Despite clear indications by the Planning and Zoning Commission that it does not favor any more development on Jesup Green other than the planned expansion of the Westport Library, a proposal to build a new Westport Arts Center adjacent to the library is back on the table.
In a presentation to the Library, Arts and Museum Committee of the Representative Town Meeting on Wednesday night, WAC officials proposed a new headquarters on the green that would eliminate riverside parking by moving it to an underground garage beneath its new home.
The structure would be built on a hilltop site across Jesup Road from the Police Department headquarters.
"We don't want to be humongous, because we don't want to carry the overhead, so we're looking at something between 7,500 and 10,000 square feet," said Lance Lundberg, the WAC board chairman..
The Planning and Zoning Commission recently gave approval to an "8-24" land-use report that allows the Westport Library with a formal proposal to expand about 35 feet further onto Jesup Green, with an addition for about 12,500 square feet.
When the P&Z "approved the 8-24 for the library, they indicated a strong desire not to have anything else on Jesup Green," First Selectman Jim Marpe told the RTM committee and representatives of both WAC and the library at the Wednesday meeting.
It seemed to surprise some committee members, however, that WAC official have not directly approached the P&Z with formal plans, or made public details of its proposal.
Lundberg said, in his estimation if the project were completed -- and the 91 parking spaces on the green relocated underground -- the amount of green space would be more expansive, allowing for more direct riverfront access.
"It's a phenomenal idea to me," said Rick Weber, RTM District 9.
WAC intends to fund the entire project, estimating the cost of its plans at $7 million at this point.
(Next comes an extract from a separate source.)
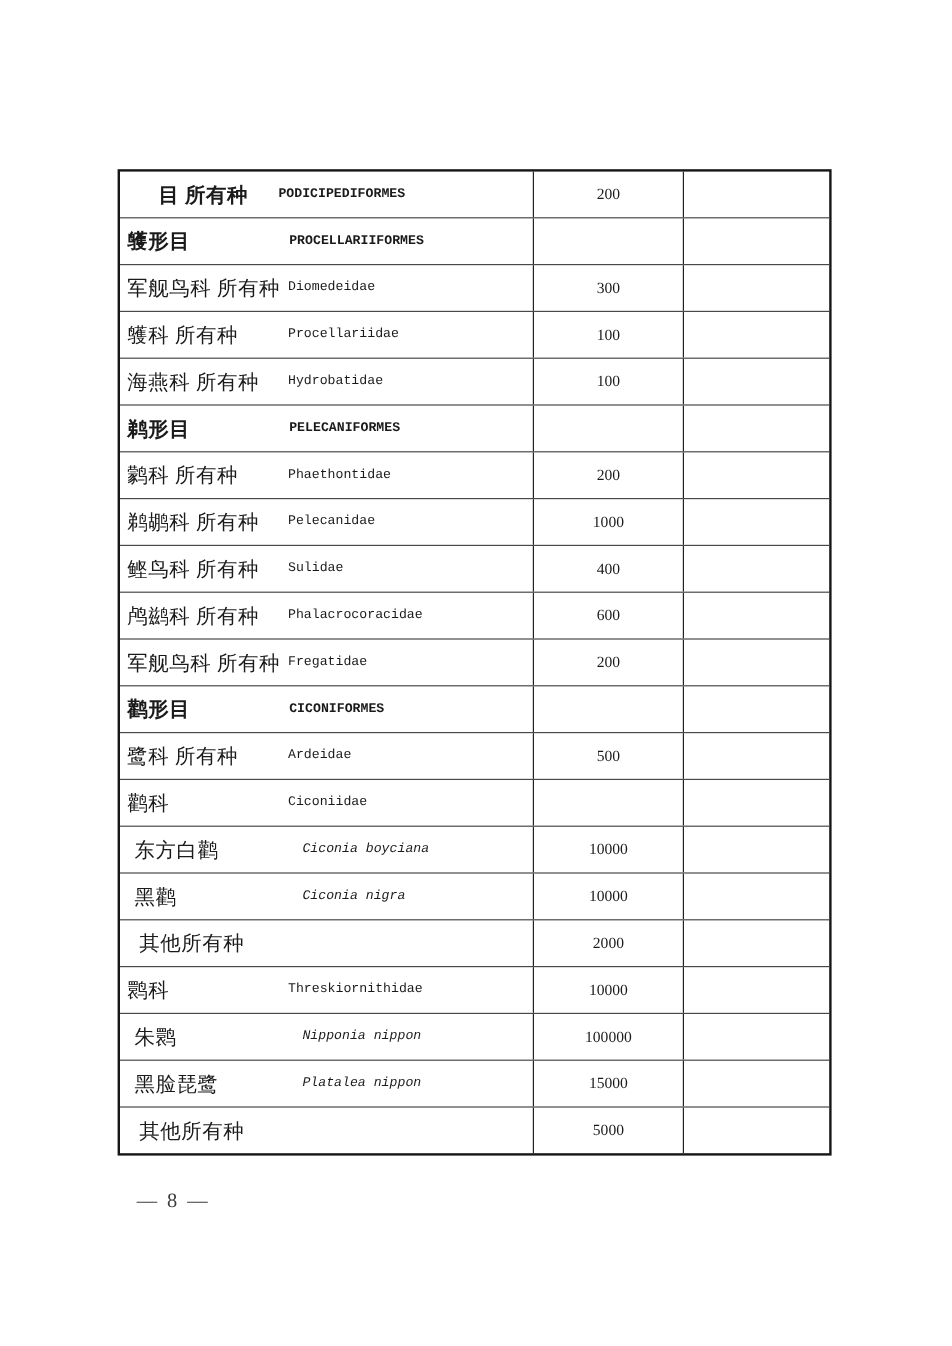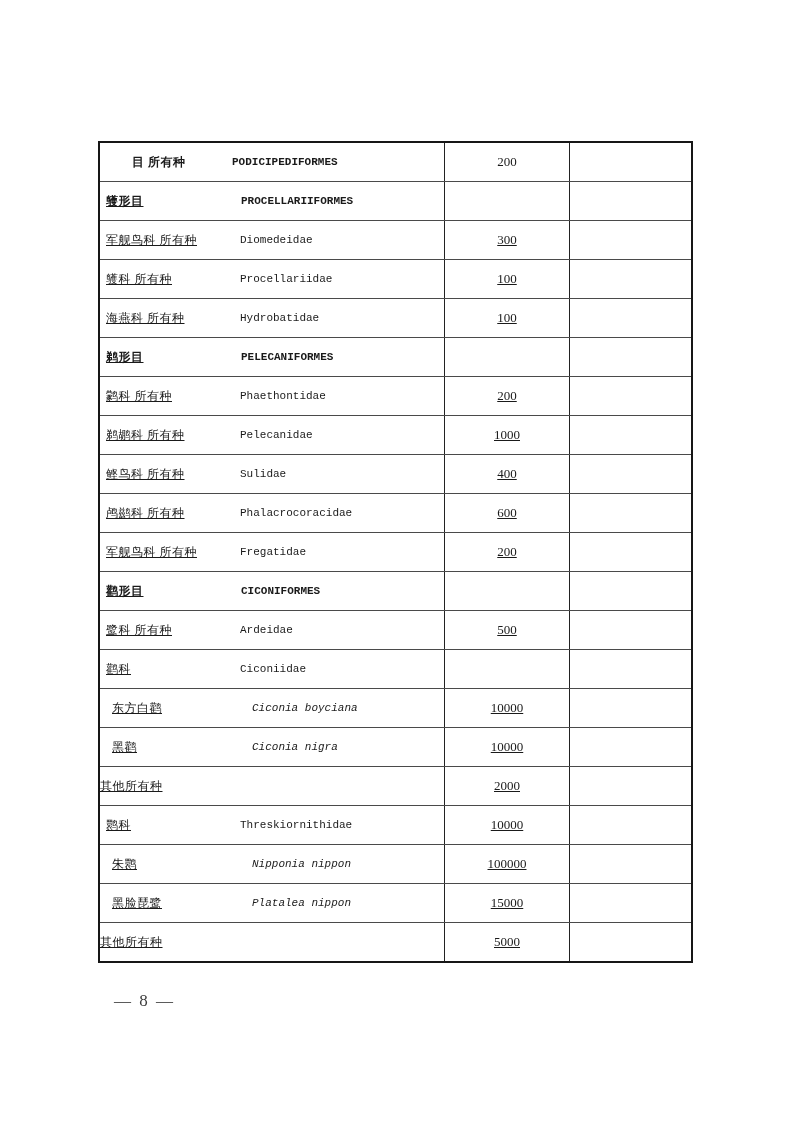"目 所有种" .cn { font-size: 12px -> 17px }
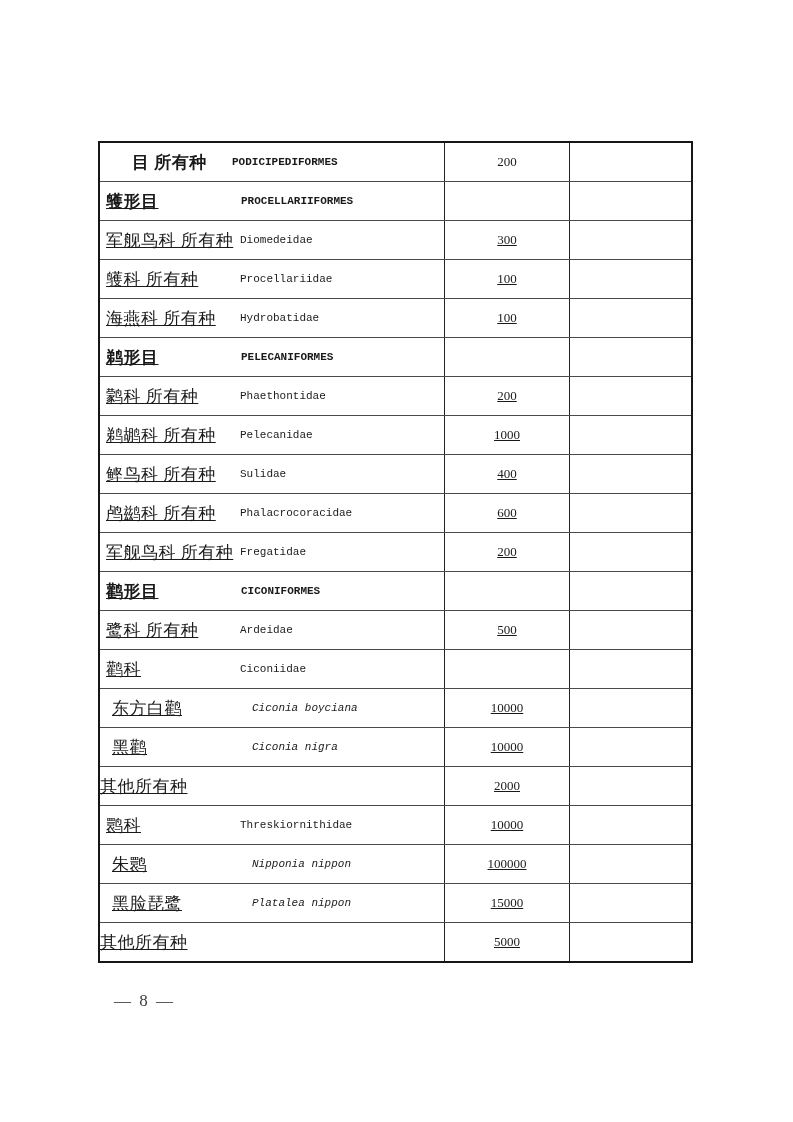"鹱形目" .row + .row { text-decoration: underline -> none }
Lundberg said there is already $3.5 million pledged in writing for the project.
"I think this is a major opportunity for the town," he said.
Lundberg, however, prompted a rebuke when in trying to justify WAC's construction plans, he described Jesup Green as an under-used,"dead" space.
"My personal opinion is that Jesup Green is a dead space," he said. "I think there's an impulse to say, `Let's fence this off and preserve it.' "
"I have to be quite blunt," said John Suggs, RTM District 5. "You had me until you got to a certain point tonight when you actually offended me ... when you disparaged Jesup Green as dead space, a cemetery." Read Full Article
"The fact you could look at it that way is very troubling to me," Suggs added. "It's very offensive."
Lundberg apologized, but stood by his opinion that the green now impedes flow between the Levitt Pavilion and library on one side, and the downtown on the other.
"Let's make it better," he said.
WAC representatives, however, did not have any specific plans to share at the meeting, and said they have done only some preliminary soil work to determine the best location for digging a garage underground.
Both WAC and library officials were invited to the meeting to give presentations on their projects. Some confusion sidelined discussion, however, when committee Chairman Arthur Ashman, RTM District 7, began by reading a letter from Matthew Mandell, RTM District 1, proposing the library and WAC share quarters in a new expanded building.
"Instead of a 10,000 stand-alone WAC, integrated, only 5,000 max would be needed," Mandell wrote of his shared-space proposal, with WAC's financial contribution "relieving taxpayer burden" for the library expansion.
While Ashman said he wasn't trying to push the idea, he thought it would serve as a basis for discussion, and could be a possible solution to questions about both projects.
"Some of Matt's assumptions are Matt's assumptions and only that," said Wendy Batteau, RTM District 8. "As I understand it the arts center wants to do something and the library wants to do something ... and we should not start from the point of view that these things should be merged."
Both the library and WAC representatives concurred, making it clear that the feel a shared project would not be a practical plan for either organization.
One committee member asked Marpe whether he would approach the P&Z with a request to consider arts center idea, or perhaps submit an 8-24 application for the project.
"I have worked hard to create a downtown steering committee that is made up of a lot of stakeholders," he said, noting it included members of the P&Z.
"It is out of that product that we have the opportunity to talk about the ideas that were shared tonight ... Frankly I can't be supportive of a different approach."